[In an argument with a moderate Christian named Chris, who thinks the world wouldn’t be any different with or without religion, Anne C. Hanna explains that no, religion has a causal relationship to many of society’s ills.]
Anne C. Hanna — 23 August 2012 at 4:09 am
Okay, let’s be clear here, you may not agree with what the bible says about sex, and that’s fine, but if you were to ask me, I’d say that if people listened to what it did say, there wouldn’t be a need for abortion and planned parenthood. What about you? I mean, if any of us had the self control to keep our dicks in our pants until we got married, how many of those programs would be needed? Unfortunately, everyone is fucking everyone and spreading disease along with over populating our country.
The demands religion makes on human sexuality are unreasonable. There has literally never been a human society on the face of the planet, no matter how thoroughly crushed under the thumb of theistic tyranny, where people actually consistently restricted themselves to monogamous marital sex. Even in our modern society, the evidence thoroughly shows that kids subjected to “abstinence only” brainwashing are not significantly different in their sexual behavior from kids given proper sex education, with the exception that the victims of “abstinence only” get more STIs and have more unwanted pregnancies. Given that your friend’s morality appears to be impossible to put into widespread practice, in a pragmatic society, we need to come up with humane ways of dealing with what happens when people deviate from that morality.
Religion’s solutions to the supposed problem of non-sanctioned sex range between completely ineffective and massively inhumane, far out of proportion to any harm that a reasonable person would say could possibly be directly caused by a pair of adults having a little bit of consensual fun. In fact, the notion that two adults engaging in consensual sex has *any* intrinsic harm associated with it (as opposed to incidental harms like unwanted pregnancy) is *entirely* a religious notion. In a secular world, the only harms caused by non-marital sex are: disease transmission, unwanted pregnancy, and relationship conflicts. In a religious world, all of these harms still exist and *in addition* you have the harm caused by religiously-motivated punishment of the people who have sex deemed inappropriate, as well as the harm done by causing people to experience guilt and fear in regard to their sexual desires and interfering with their enjoyment of the positive good called sex.
So, in a world with religion there is just straight-up more net harm.

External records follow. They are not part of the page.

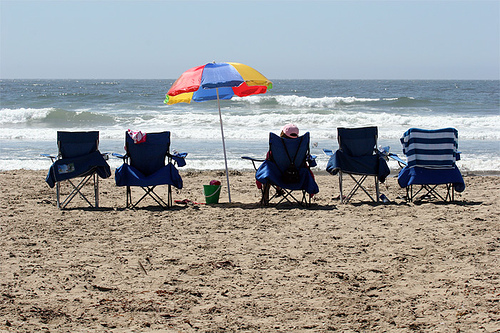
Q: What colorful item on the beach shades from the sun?
A: Umbrella.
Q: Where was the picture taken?
A: On a beach.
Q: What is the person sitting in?
A: Chair.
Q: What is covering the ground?
A: Sand.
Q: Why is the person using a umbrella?
A: For shade.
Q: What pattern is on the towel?
A: Stripes.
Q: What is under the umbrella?
A: A bucket.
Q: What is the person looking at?
A: The ocean.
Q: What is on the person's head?
A: A hat.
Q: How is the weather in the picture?
A: Sunny.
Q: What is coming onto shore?
A: Waves.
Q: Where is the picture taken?
A: A beach.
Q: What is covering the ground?
A: Sand.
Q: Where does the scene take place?
A: On the beach.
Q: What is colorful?
A: Beach umbrella.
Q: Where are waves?
A: In the ocean.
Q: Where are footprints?
A: On the sand.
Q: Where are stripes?
A: On a towel.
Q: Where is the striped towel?
A: On chair on the right.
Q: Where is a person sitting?
A: On a chair.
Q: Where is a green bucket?
A: On the sand.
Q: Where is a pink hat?
A: On person's head.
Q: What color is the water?
A: Blue.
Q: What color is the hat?
A: Pink.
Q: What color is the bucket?
A: Green.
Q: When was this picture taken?
A: During the day.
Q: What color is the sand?
A: Brown.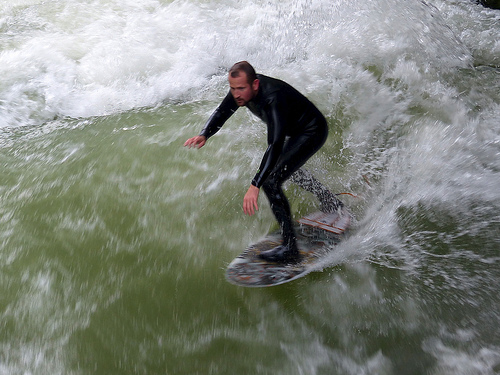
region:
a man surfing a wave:
[14, 9, 477, 358]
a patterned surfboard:
[202, 188, 369, 298]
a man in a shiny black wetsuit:
[183, 55, 320, 270]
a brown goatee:
[226, 92, 256, 110]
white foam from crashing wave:
[11, 8, 448, 140]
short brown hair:
[227, 56, 263, 86]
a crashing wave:
[301, 17, 484, 279]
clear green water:
[13, 115, 225, 343]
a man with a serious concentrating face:
[226, 72, 256, 108]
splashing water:
[306, 99, 463, 284]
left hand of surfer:
[223, 180, 280, 203]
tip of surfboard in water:
[187, 264, 351, 281]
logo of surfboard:
[290, 184, 355, 238]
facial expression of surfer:
[220, 70, 262, 116]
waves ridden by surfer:
[31, 51, 138, 176]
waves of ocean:
[331, 42, 431, 147]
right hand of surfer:
[170, 106, 217, 149]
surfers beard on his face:
[226, 89, 248, 107]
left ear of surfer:
[247, 76, 273, 87]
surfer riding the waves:
[202, 52, 364, 312]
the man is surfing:
[181, 42, 409, 332]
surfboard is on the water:
[149, 174, 387, 320]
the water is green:
[93, 157, 231, 361]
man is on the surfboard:
[201, 62, 350, 291]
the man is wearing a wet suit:
[179, 21, 386, 323]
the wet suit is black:
[188, 80, 340, 312]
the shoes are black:
[233, 185, 350, 279]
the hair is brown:
[214, 61, 271, 97]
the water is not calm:
[28, 28, 380, 344]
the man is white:
[183, 45, 334, 247]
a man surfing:
[175, 63, 356, 313]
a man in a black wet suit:
[202, 58, 352, 295]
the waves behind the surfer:
[337, 41, 476, 271]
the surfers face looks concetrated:
[219, 58, 273, 115]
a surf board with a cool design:
[182, 198, 377, 293]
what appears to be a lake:
[54, 87, 196, 329]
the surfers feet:
[256, 246, 316, 266]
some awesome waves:
[361, 12, 459, 250]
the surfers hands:
[191, 141, 266, 226]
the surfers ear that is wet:
[249, 80, 262, 92]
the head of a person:
[223, 57, 258, 108]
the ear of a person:
[248, 78, 262, 93]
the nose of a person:
[232, 92, 239, 99]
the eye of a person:
[237, 83, 247, 92]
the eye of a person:
[227, 84, 235, 91]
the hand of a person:
[240, 92, 285, 219]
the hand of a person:
[179, 96, 240, 153]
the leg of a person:
[261, 165, 303, 278]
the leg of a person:
[289, 168, 351, 215]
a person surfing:
[168, 37, 402, 306]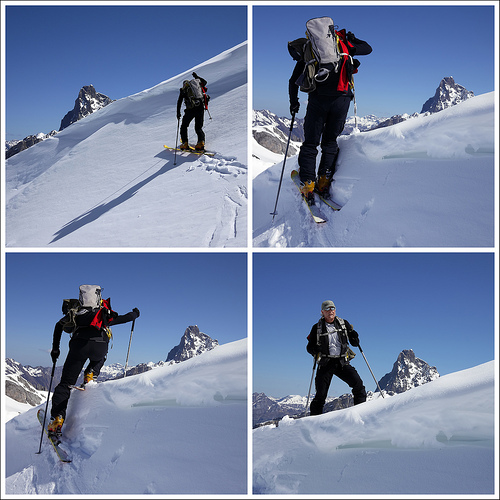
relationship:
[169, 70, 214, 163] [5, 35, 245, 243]
skier on side of mountain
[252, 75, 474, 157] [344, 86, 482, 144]
mountains under patches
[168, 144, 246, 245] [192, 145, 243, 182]
ski marks in snow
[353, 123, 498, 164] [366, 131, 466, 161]
ski marks in snow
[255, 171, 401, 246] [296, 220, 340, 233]
ski marks in snow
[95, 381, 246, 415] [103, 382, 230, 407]
ski marks in snow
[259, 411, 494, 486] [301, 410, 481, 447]
ski marks in snow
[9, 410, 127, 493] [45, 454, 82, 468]
ski marks in snow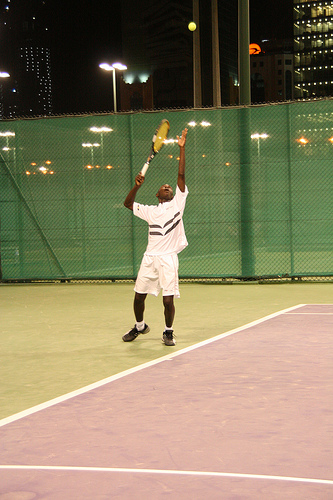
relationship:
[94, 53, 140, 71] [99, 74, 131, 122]
street light on pole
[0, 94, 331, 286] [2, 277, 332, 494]
fence around court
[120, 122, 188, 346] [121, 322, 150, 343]
man wearing shoe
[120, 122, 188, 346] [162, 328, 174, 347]
man wearing shoe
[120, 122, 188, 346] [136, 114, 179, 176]
man holding racket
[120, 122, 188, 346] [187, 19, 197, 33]
man hitting ball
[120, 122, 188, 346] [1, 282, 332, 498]
man on ground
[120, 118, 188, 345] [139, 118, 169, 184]
man with racket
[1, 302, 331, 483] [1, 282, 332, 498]
lines on ground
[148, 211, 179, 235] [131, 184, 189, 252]
stripes on shirt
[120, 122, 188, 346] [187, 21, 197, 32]
man with ball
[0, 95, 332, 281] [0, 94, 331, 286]
mesh on fence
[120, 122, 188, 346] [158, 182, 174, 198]
man looking up with face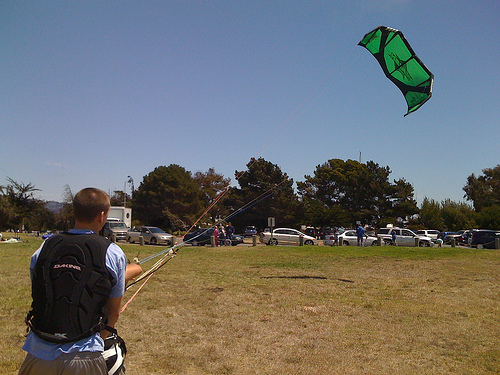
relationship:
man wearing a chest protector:
[19, 186, 127, 374] [25, 232, 118, 344]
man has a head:
[19, 186, 127, 374] [74, 188, 110, 233]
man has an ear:
[19, 186, 127, 374] [100, 211, 105, 220]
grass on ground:
[0, 232, 499, 374] [1, 233, 500, 374]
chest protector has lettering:
[25, 232, 118, 344] [53, 264, 82, 271]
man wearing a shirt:
[19, 186, 127, 374] [23, 230, 126, 361]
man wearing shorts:
[19, 186, 127, 374] [18, 353, 109, 375]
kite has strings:
[358, 24, 435, 117] [122, 44, 405, 315]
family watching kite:
[214, 223, 234, 244] [358, 24, 435, 117]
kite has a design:
[358, 24, 435, 117] [387, 53, 412, 80]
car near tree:
[324, 229, 379, 246] [296, 159, 419, 236]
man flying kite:
[19, 186, 127, 374] [358, 24, 435, 117]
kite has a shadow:
[358, 24, 435, 117] [262, 276, 352, 284]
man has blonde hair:
[19, 186, 127, 374] [74, 187, 111, 223]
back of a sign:
[266, 215, 276, 226] [268, 217, 276, 227]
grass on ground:
[0, 232, 499, 374] [232, 240, 447, 371]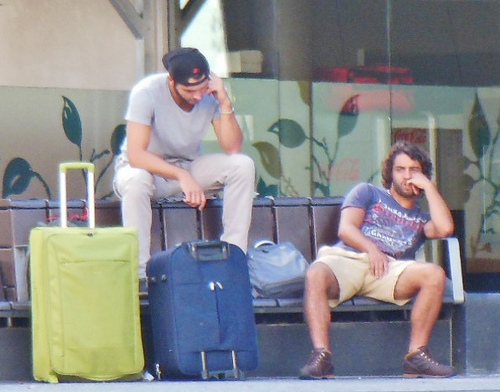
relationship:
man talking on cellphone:
[111, 47, 256, 291] [207, 70, 212, 84]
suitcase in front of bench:
[27, 160, 144, 384] [153, 155, 453, 327]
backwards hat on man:
[156, 45, 218, 88] [111, 47, 256, 291]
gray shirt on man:
[113, 71, 222, 199] [122, 47, 268, 245]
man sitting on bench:
[299, 140, 458, 380] [0, 192, 468, 377]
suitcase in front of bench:
[27, 225, 146, 382] [0, 192, 468, 377]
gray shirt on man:
[349, 178, 426, 268] [299, 140, 458, 380]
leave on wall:
[61, 93, 86, 148] [4, 65, 499, 259]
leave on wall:
[0, 156, 41, 201] [4, 65, 499, 259]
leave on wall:
[270, 119, 305, 144] [4, 65, 499, 259]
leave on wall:
[107, 121, 125, 153] [4, 65, 499, 259]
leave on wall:
[252, 139, 284, 179] [4, 65, 499, 259]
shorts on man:
[313, 240, 413, 306] [260, 141, 463, 358]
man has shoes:
[299, 140, 458, 380] [289, 334, 461, 390]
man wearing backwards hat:
[107, 45, 264, 286] [158, 46, 211, 88]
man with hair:
[299, 140, 458, 380] [374, 137, 438, 191]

Score one for secularism.
Science education – Yea, religion “shits” on science I guess, but hey, all of the theories and scientific processes to prove things were all invented by men, who as we all know are fallable. The bible? Written by men, so the same concept applies. What makes your science so fucking right? Why is it so believable that we just “poofed” into fucking existence yet unbelievable that someone put us here?
The difference is that the scientific process intrinsically accounts for its own fallibility. Scientists (male and female — it’s not just “men” who invented all this stuff) recognize that we screw up, and so we keep checking ourselves and checking others to find and correct mistakes. In fact, this is what science is, this process of checking your work, looking for inconsistencies, proposing new ways to reconcile them, doing more tests to see if your new ideas are right, and on and on, over and over. The body of facts that constitutes scientific knowledge is just the most current understanding of the results of all this, but it’s perpetually being revised and improved. The Christian scriptures, on the other hand, were set in stone once, hundreds of years ago, and now we’re supposed to accept them as good for all time with no room for corrections, despite your friend’s admission that they are just as much the work of fallible humans as everything in science. It’s just straight-up irresponsible to weigh your understanding of the world down with unbreakable links to some musty old bit of rubbish that can’t ever be revised. If science worked like that we’d be stuck trying to derive particle physics by ever more cryptic extrapolation from the works of Aristotle, and consequently we wouldn’t have any of the knowledge we do today.
Score two for secularism.
As for the Middle East, dude…here’s the deal. We didn’t ask the Middle East to be a bunch of crazy fuckwits, and yeah religion plays a role in their fuckwittery, but I ask you this…..if you believe in something, as passionate as you are, how far would you go to defend it? I’m not saying it makes killing right, but you know as well as I do that if there was no religion, we’d all find something else to kill each other over. You act like if there was no religion then everything would be just peachy, but that’s asinine, and to think otherwise is ignorant.
Your friend needs to read Hector Avalos’ book “Fighting Words”. Avalos makes an (IMO) pretty solid case that in fact religion *does* make this kind of shit worse, by creating imaginary but scarce resources that people are then forced to fight over. Consider, for example, the goddamn Temple Mount in Jerusalem. There is no way in hell that anybody other than archaeologists would give two shits about who owns that tiny little scrap of ground if it weren’t for religion, and yet Ariel Sharon was able to start a riot, and, eventually, a revolt, just by setting foot on the damned thing. There are other concepts beyond supernatural ones that can be similarly crazy-making for people (e.g. The Fatherland, The Proletariat), but throwing supernatural bullshit into the mix adds a whole ‘nother realm for people to be crazy in. Getting rid of religion means there’s one less thing for people to be crazy about, and that seems like a damn good idea to me.